QinbinLi / DPBoost

Privacy-Preserving Gradient Boosting Decision Trees (AAAI 2020)
MIT License
24 stars 12 forks source link

Testing data evaluation code #7

Open MarianneAK opened 8 months ago

MarianneAK commented 8 months ago

Hello! First of all, thank you for sharing your code, it has been immensely helpful in experimenting with differential privacy in gradient boosting trees. I'd like to ask if it would be possible for the authors to share the code that was used to evaluate the model on the test sets. I'm trying to use this code as a baseline (and reproduce the same test scores as the paper) for some experiments I'm conducting. I've tried using lgb.train followed by lgb.predict to evaluate the test set, but no matter what changes I apply (change of the number of trees to 10 as suggested in a previous issue, change of budget...) I still get the same scores.
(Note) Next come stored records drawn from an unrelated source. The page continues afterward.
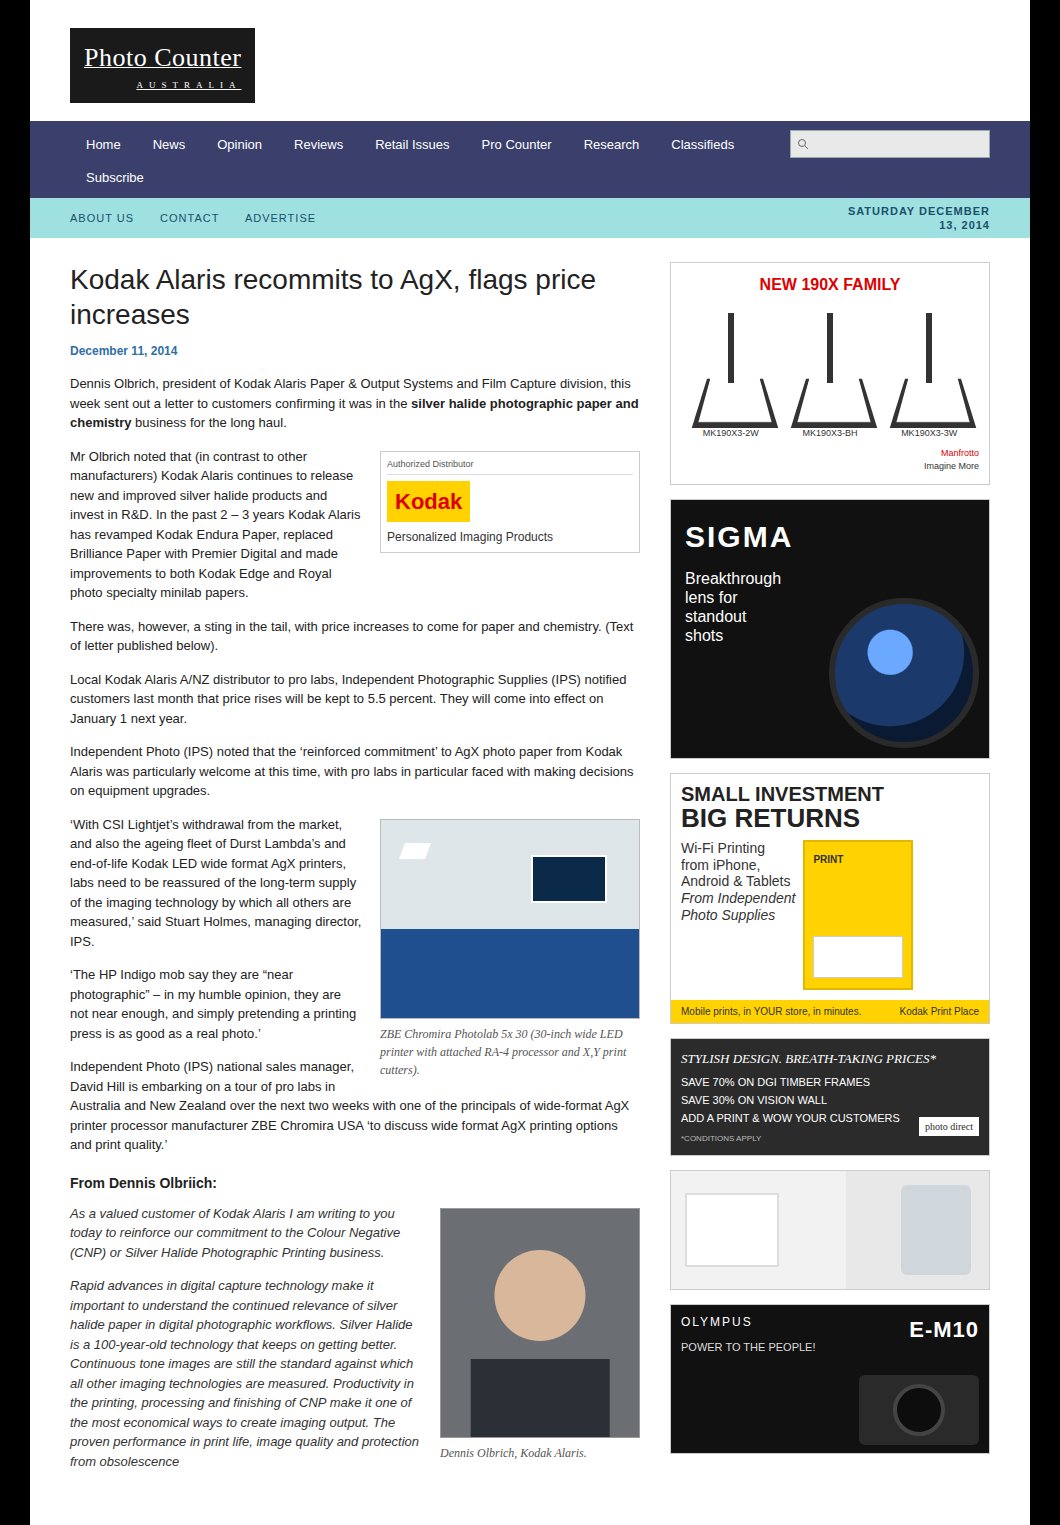Photo Counter AUSTRALIA
Home
News
Opinion
Reviews
Retail Issues
Pro Counter
Research
Classifieds
Search
Subscribe
About Us Contact Advertise
Saturday December 13, 2014
Kodak Alaris recommits to AgX, flags price increases
December 11, 2014
Dennis Olbrich, president of Kodak Alaris Paper & Output Systems and Film Capture division, this week sent out a letter to customers confirming it was in the silver halide photographic paper and chemistry business for the long haul.
Authorized Distributor
Kodak
Personalized Imaging Products
Mr Olbrich noted that (in contrast to other manufacturers) Kodak Alaris continues to release new and improved silver halide products and invest in R&D. In the past 2 – 3 years Kodak Alaris has revamped Kodak Endura Paper, replaced Brilliance Paper with Premier Digital and made improvements to both Kodak Edge and Royal photo specialty minilab papers.
There was, however, a sting in the tail, with price increases to come for paper and chemistry. (Text of letter published below).
Local Kodak Alaris A/NZ distributor to pro labs, Independent Photographic Supplies (IPS) notified customers last month that price rises will be kept to 5.5 percent. They will come into effect on January 1 next year.
Independent Photo (IPS) noted that the ‘reinforced commitment’ to AgX photo paper from Kodak Alaris was particularly welcome at this time, with pro labs in particular faced with making decisions on equipment upgrades.
ZBE Chromira Photolab 5x 30 (30-inch wide LED printer with attached RA-4 processor and X,Y print cutters).
‘With CSI Lightjet’s withdrawal from the market, and also the ageing fleet of Durst Lambda’s and end-of-life Kodak LED wide format AgX printers, labs need to be reassured of the long-term supply of the imaging technology by which all others are measured,’ said Stuart Holmes, managing director, IPS.
‘The HP Indigo mob say they are “near photographic” – in my humble opinion, they are not near enough, and simply pretending a printing press is as good as a real photo.’
Independent Photo (IPS) national sales manager, David Hill is embarking on a tour of pro labs in Australia and New Zealand over the next two weeks with one of the principals of wide-format AgX printer processor manufacturer ZBE Chromira USA ‘to discuss wide format AgX printing options and print quality.’
From Dennis Olbriich:
Dennis Olbrich, Kodak Alaris.
As a valued customer of Kodak Alaris I am writing to you today to reinforce our commitment to the Colour Negative (CNP) or Silver Halide Photographic Printing business.
Rapid advances in digital capture technology make it important to understand the continued relevance of silver halide paper in digital photographic workflows. Silver Halide is a 100-year-old technology that keeps on getting better. Continuous tone images are still the standard against which all other imaging technologies are measured. Productivity in the printing, processing and finishing of CNP make it one of the most economical ways to create imaging output. The proven performance in print life, image quality and protection from obsolescence
NEW 190X FAMILY
MK190X3-2W MK190X3-BH MK190X3-3W
Manfrotto
Imagine More
SIGMA
Breakthrough
lens for
standout
shots
SMALL INVESTMENT BIG RETURNS
Wi-Fi Printing
from iPhone,
Android & Tablets
From Independent
Photo Supplies
Mobile prints, in YOUR store, in minutes. Kodak Print Place
STYLISH DESIGN. BREATH-TAKING PRICES*
SAVE 70% ON DGI TIMBER FRAMES
SAVE 30% ON VISION WALL
ADD A PRINT & WOW YOUR CUSTOMERS
*CONDITIONS APPLY
photo direct
OLYMPUS
E-M10
POWER TO THE PEOPLE!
This is the code that I used in run_exp.py (inspired by what I've seen in a previous issue):

    model = lgb.train(params, data,  num_boost_round = n_trees)
    X_test, y_test = fetch_libsvm("a9a_test")

    y_pred_scaled = model.predict(X_test)
    # print("error mean:", results["binary_error-mean"][n_trees - 1])
    # print("error std:", results["binary_error-stdv"][n_trees - 1])

    y_pred = np.where(y_pred_scaled > 0, 1, -1)

    print(f"Test Error = {accuracy_score(y_pred, y_test)}")

Thanks in advance for the help! @PintOfBitter